Obviously, more organic and biodynamic plants in German gardens and on German balconies are a great success – but how can more farmers become convinced to use open-pollinated, organic seeds?
Christina Marandi: Most farmers do what the market demands. If no one asks for food from open-pollinated, organic and biodynamic seeds, then of course there is also little willingness among farmers to use these seeds, which are usually more expensive than conventional seeds. It’s a vicious circle, because this results in a lack of financial resources that would be needed to make research, development, breeding, production and marketing of organic seeds economically viable. The pressure must therefore come, first and foremost, from the market. And if open-pollinated products are then available in the store, their advantages must be communicated well. But additional funding is also important: One of our retail customers, for example, finances the breeding of seed-resistant carrots.
Lisa Kadagies: With “LEHMANNS Bio-Saaten”, we also want to strengthen the demand for and awareness of organic seeds at the end consumer and create a closer connection between man and nature. We see our seeds as a first step in our seed strategy. We are, in a way, sowing the required interest among consumers.
Which role do open-pollinated plants play in connection with permaculture?
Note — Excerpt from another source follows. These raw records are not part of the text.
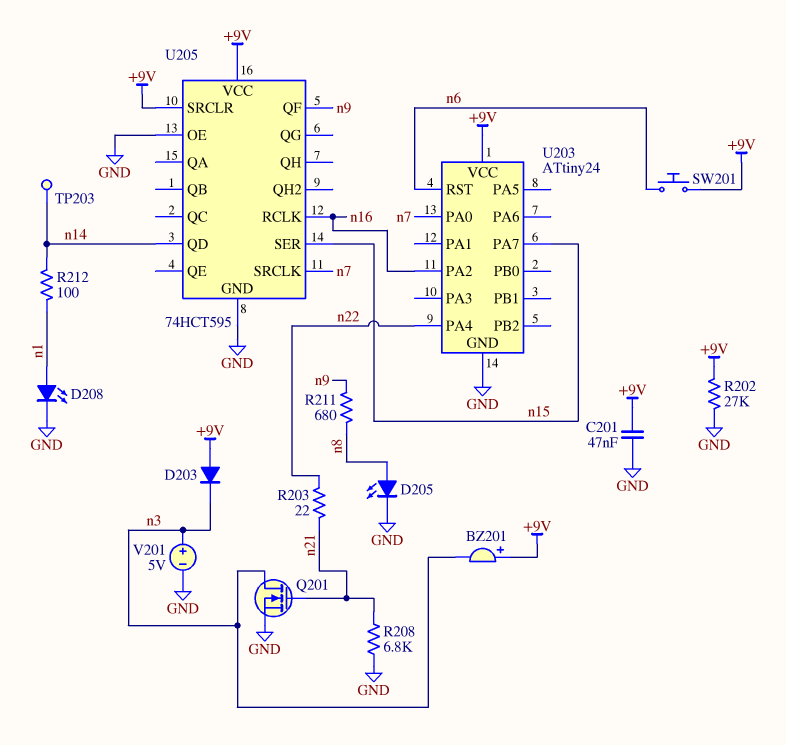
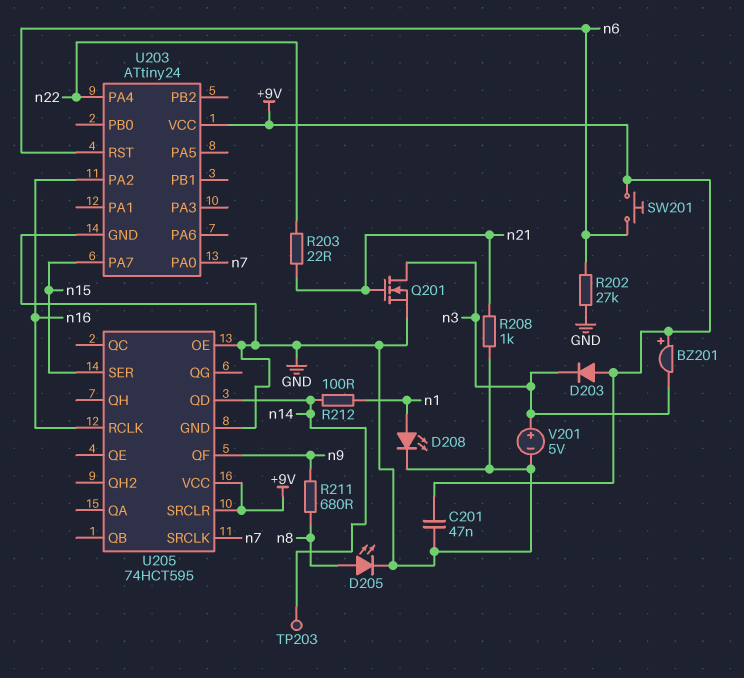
R202: 27k (+9V, GND) -> 27k (GND, n6)
R208: 6.8k (GND, n21) -> 1k (GND, n21)

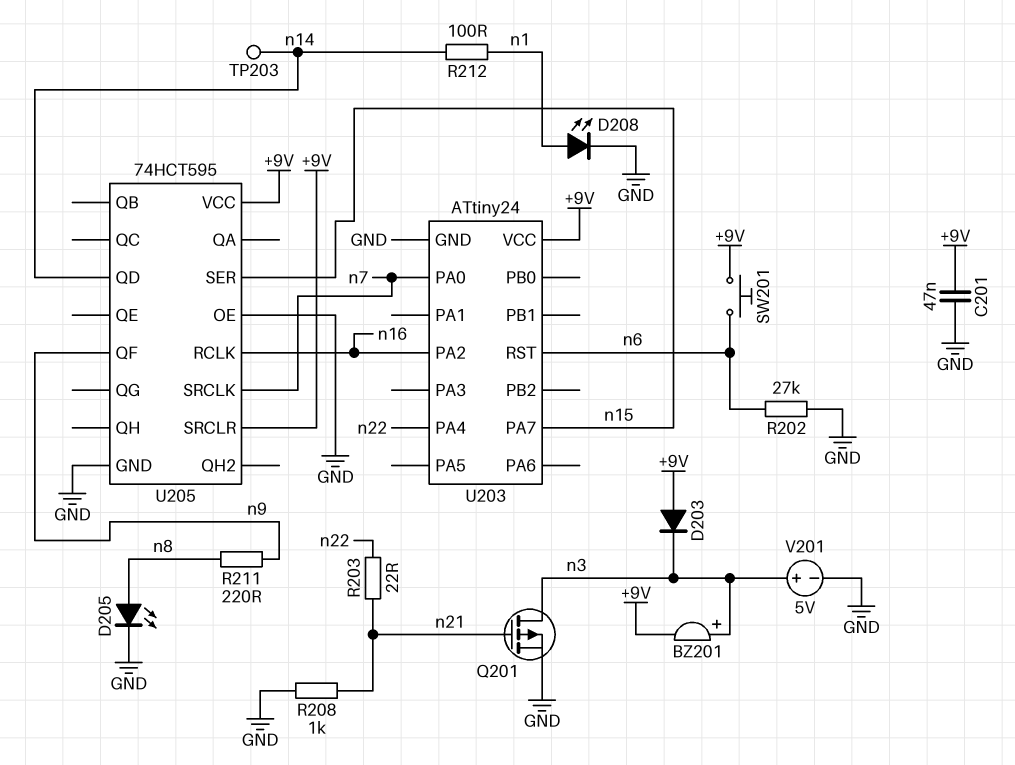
BZ201: buzzer (plus +9V, minus n3) -> buzzer (plus n3, minus +9V)
Q201: NMOS (G n21, D n3, S GND) -> PMOS (G n21, D n3, S GND)
R211: 680 (n8, n9) -> 220 (n8, n9)

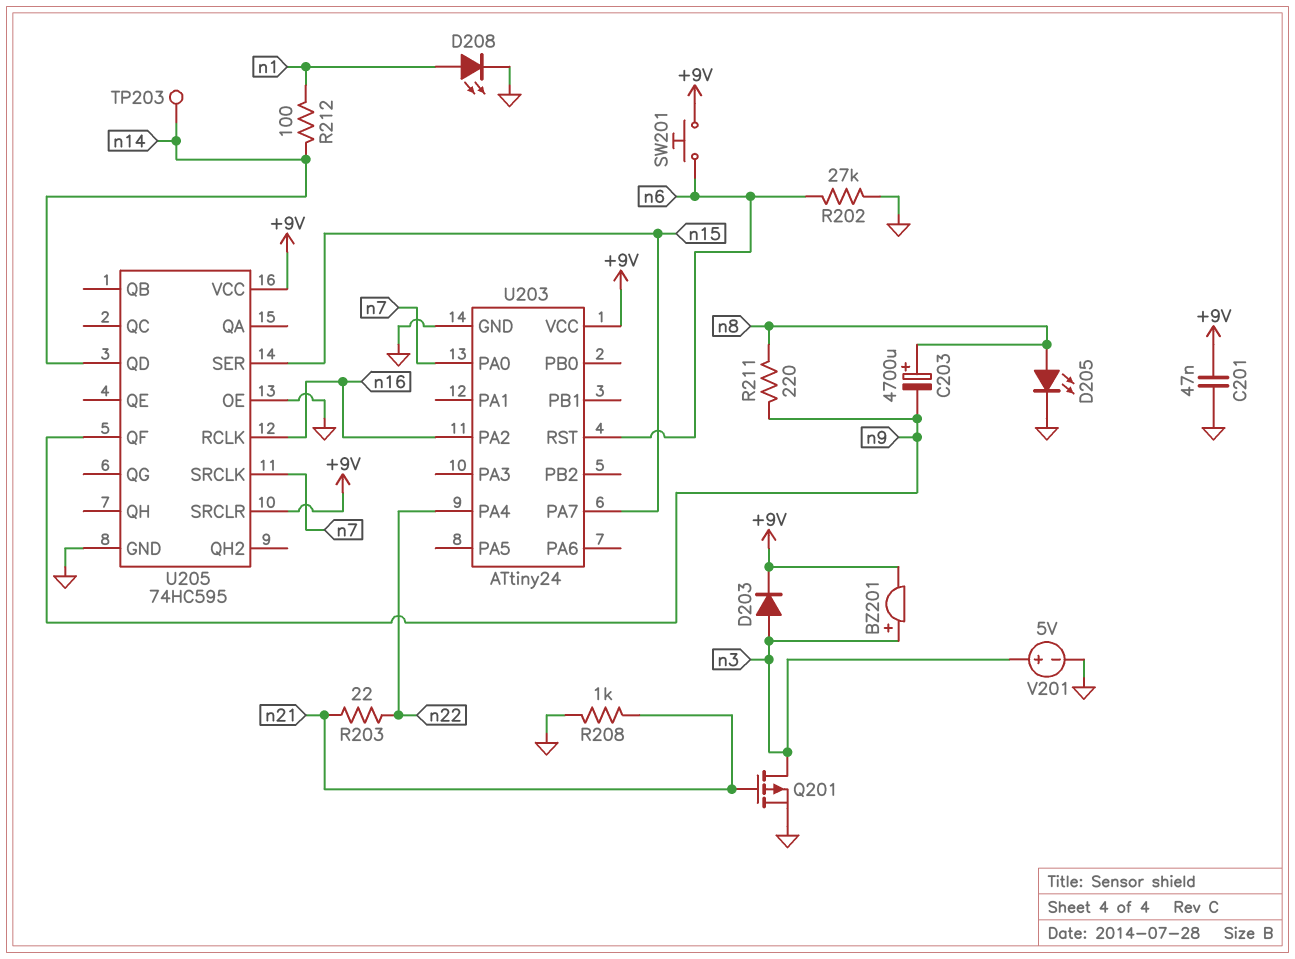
C203: none -> 4700uF (plus n8, minus n9)
D203: diode (A +9V, K n3) -> diode (A n3, K +9V)
U205: 74HCT595 -> 74HC595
Christina Marandi: We see permaculture as an agricultural, biodiverse system in which plants and animals live in harmony in intact ecosystems. Ideally, such ecosystems can preserve themselves with minimal human intervention. Of course, this only works if the plants are also able to multiply.
Over many years, we have developed official, proven, and functioning permaculture guidelines – the use of organic seeds and open-pollinated varieties is of course part of this. The guidelines have now been published by our association “Society for Permaculture in Agriculture” GePeLa e. V.
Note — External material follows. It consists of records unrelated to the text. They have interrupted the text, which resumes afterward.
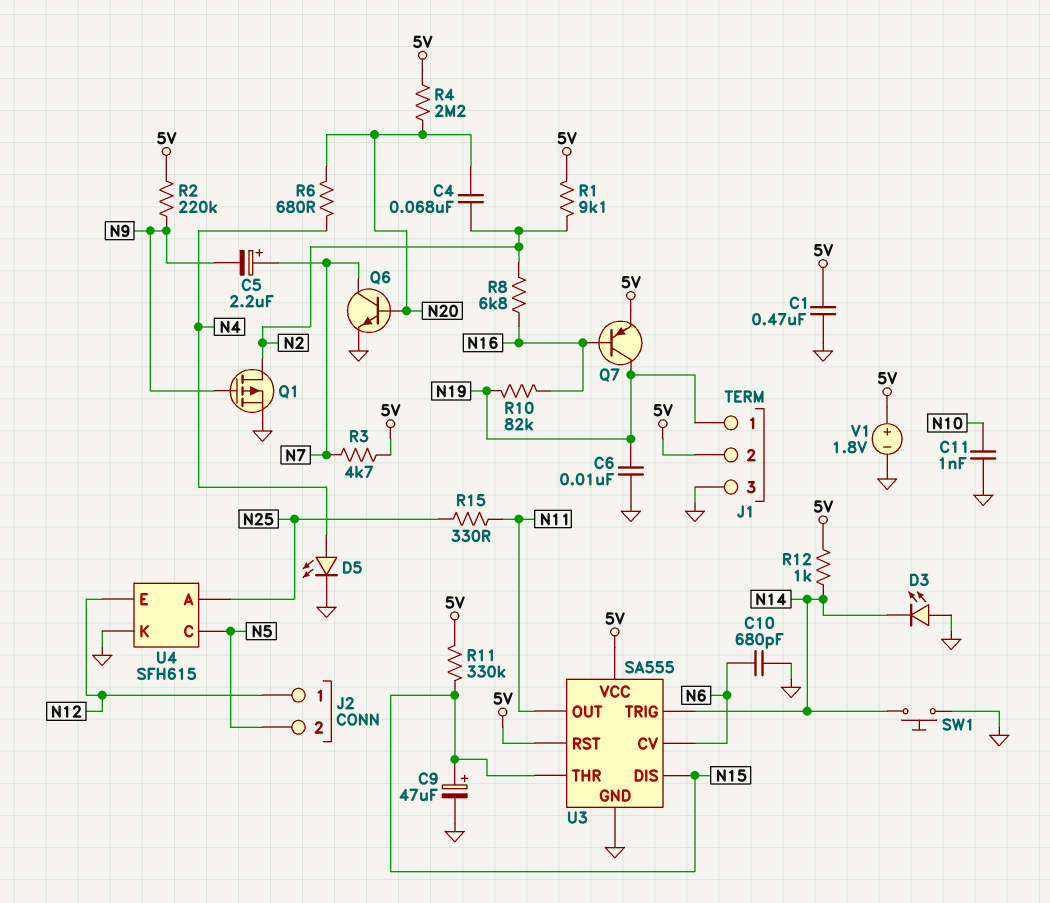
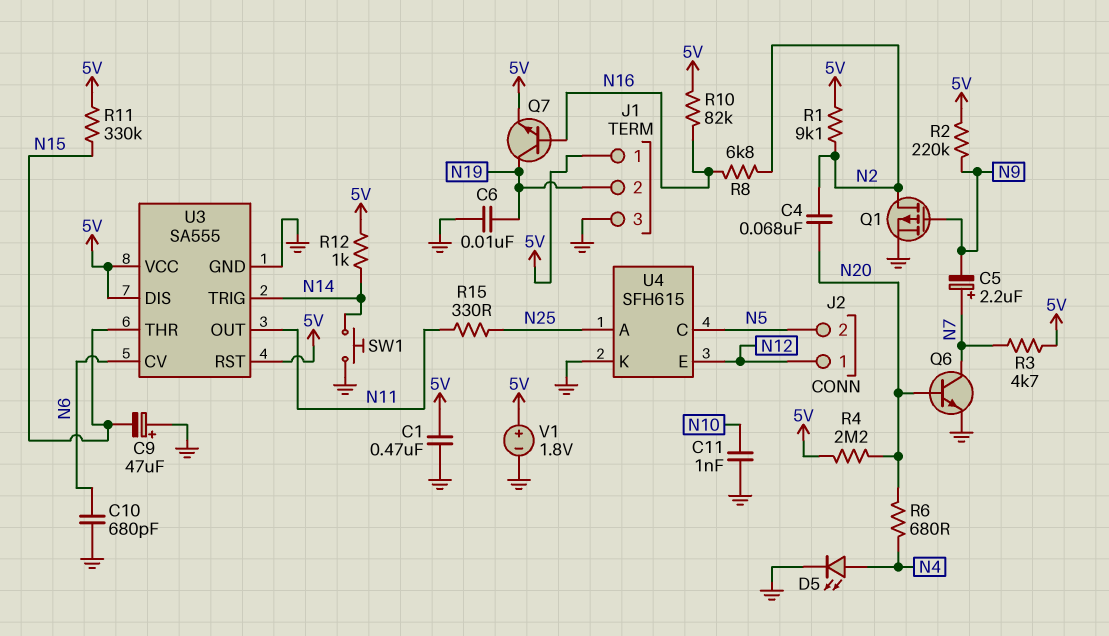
C9: 47uF (plus N15, minus GND) -> 47uF (plus GND, minus N15)
D3: LED (A GND, K N14) -> none
J1 pin 1: N19 -> 5V
J1 pin 2: 5V -> N19
Q7: PNP (B N16, C N19, E 5V) -> NPN (B N16, C N19, E 5V)
R10: 82k (N16, N19) -> 82k (5V, N16)
U3 pin DIS: N15 -> 5V

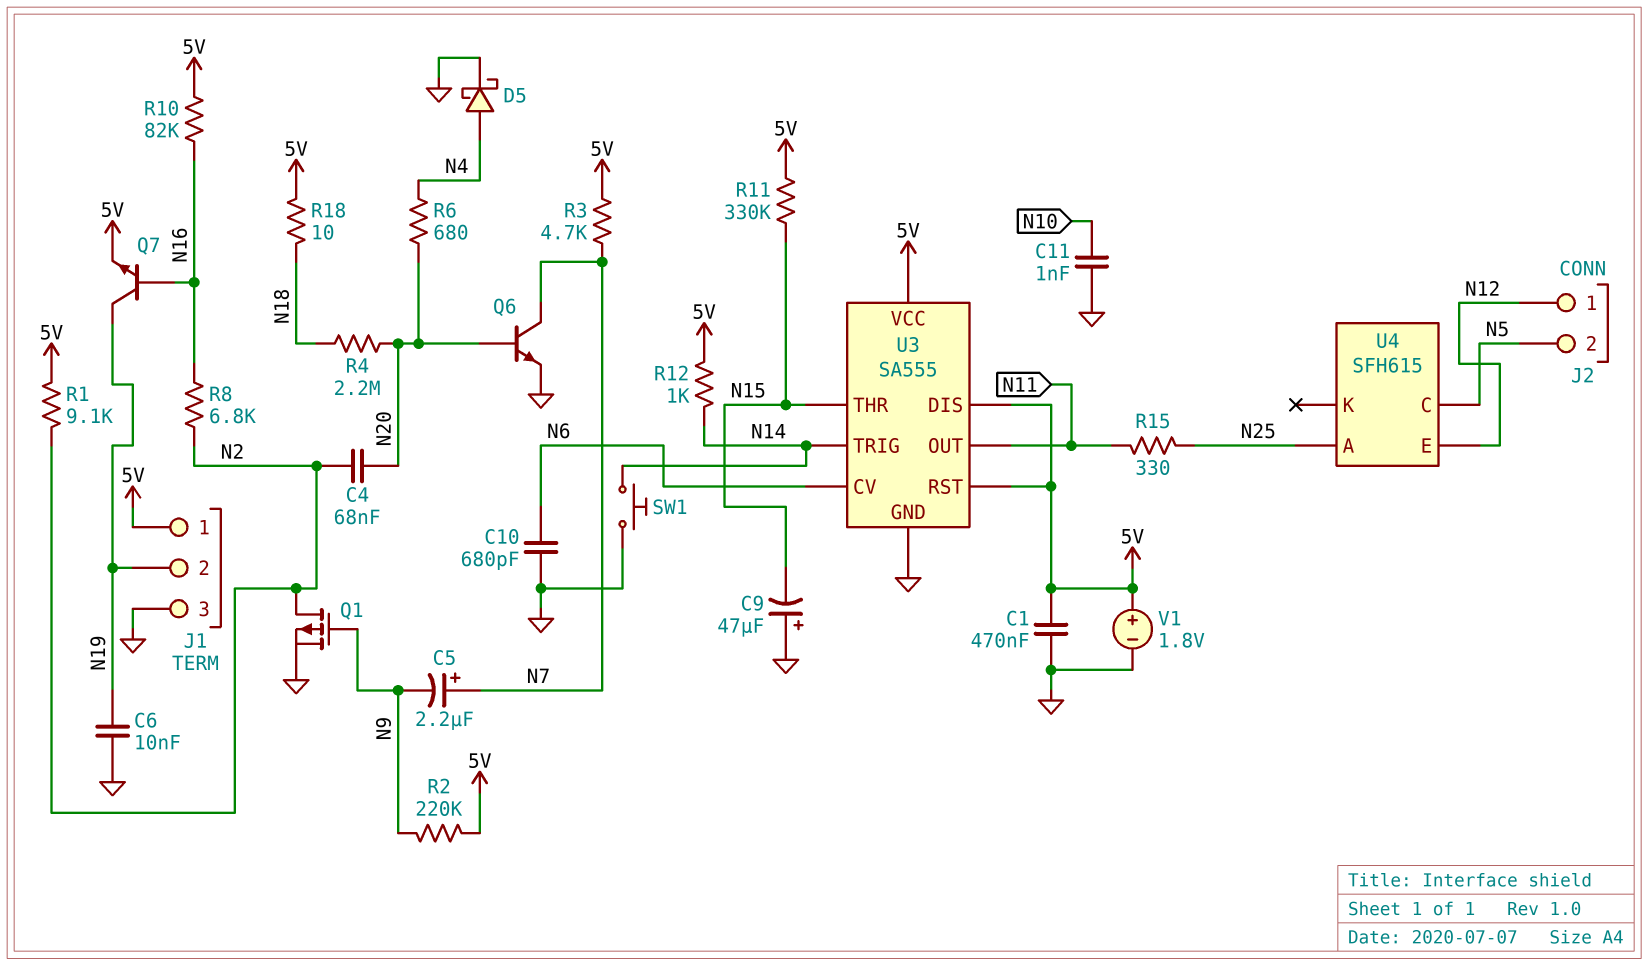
D5: LED (A N4, K GND) -> schottky (A N4, K GND)
R4: 2.2M (5V, N20) -> 2.2M (N18, N20)
R18: none -> 10 (5V, N18)
U4 pin K: GND -> none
How will lehmann natur continue with its organic seeds?
Christina Marandi: This year’s launch of our organic seeds was an exciting time for all of us. Now the seed season is over and we have to sort through our returns, which we can offer again next spring – because the seeds don’t go bad – something that is completely unfamiliar for us as a fruit and vegetable dealer! At the same time, of course, we remain in contact with our community, which is already harvesting first fruits from our seeds. And next year we will see: Will other markets include our seeds in their assortment? Together with Sementes Vivas, we are well prepared for further growth.
Thank you very much for the interesting interview.